▶ **Task details**
In the article about Israeli survivors visiting Pittsburgh, where did the Chanukah candle lighting ceremony take place?

▶ **Passage**
== == ==
On Chanukah, Israeli survivors of Oct. 7 share stories of terror and bravery with Pittsburgh
Israel at warFinding light amid the darkness

On Chanukah, Israeli survivors of Oct. 7 share stories of terror and bravery with Pittsburgh

Two months after Hamas attack, four Israeli visitors recount horror and light a candle

Ofer Kisin, Rony Kisin, Hila Fakliro and Shani Teshuva, survivors of the Oct. 7 attack in Israel, speak during a Chanukah candle lighting ceremony at the Jewish Community Center in Squirrel Hill on Dec. 7. (Photo by Adam Reinherz)
Ofer Kisin, Rony Kisin, Hila Fakliro and Shani Teshuva, survivors of the Oct. 7 attack in Israel, speak during a Chanukah candle lighting ceremony at the Jewish Community Center in Squirrel Hill on Dec. 7. (Photo by Adam Reinherz)
== == ==
▶ **Dataset section**

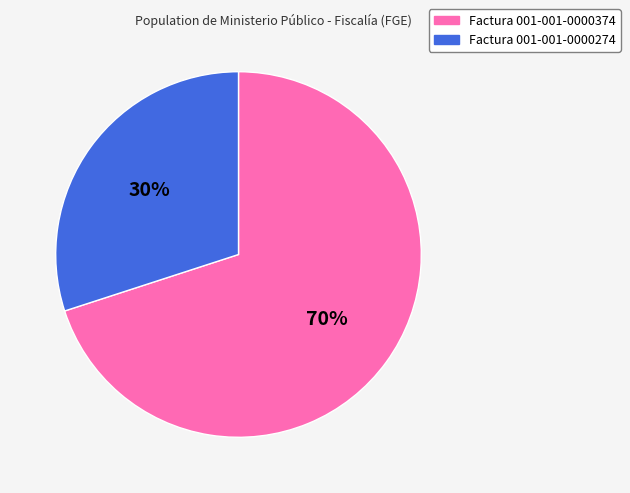

Which has a higher value, Factura 001-001-0000374 or Factura 001-001-0000274?

Factura 001-001-0000374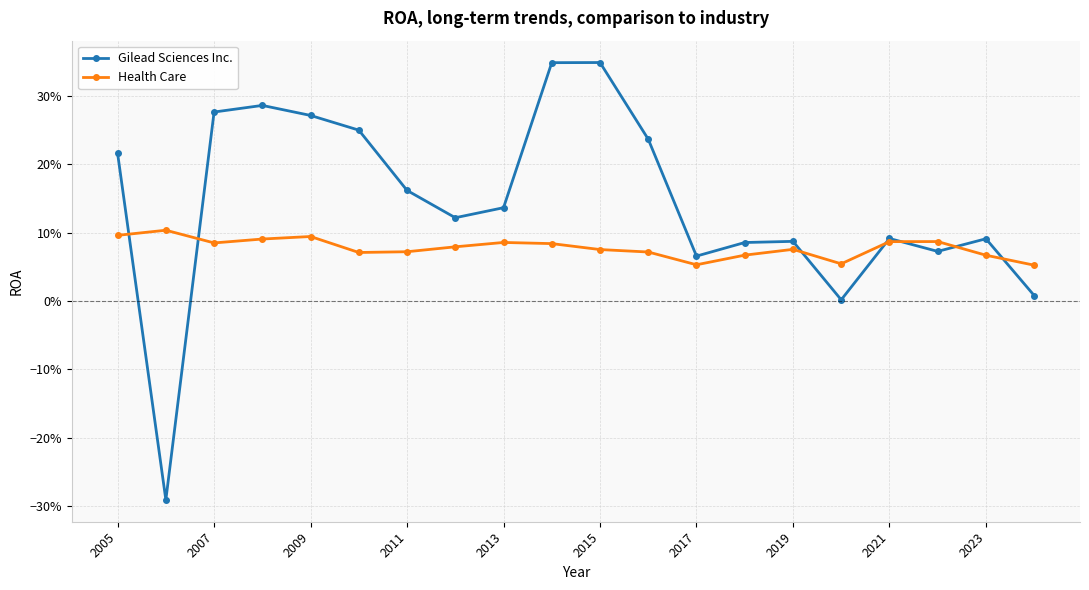

Rank the series by their maximum value, from highest to lowest.

Gilead Sciences Inc., Health Care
== == ==
▶ **Response to this exercise**
At the Jewish Community Center in Squirrel Hill.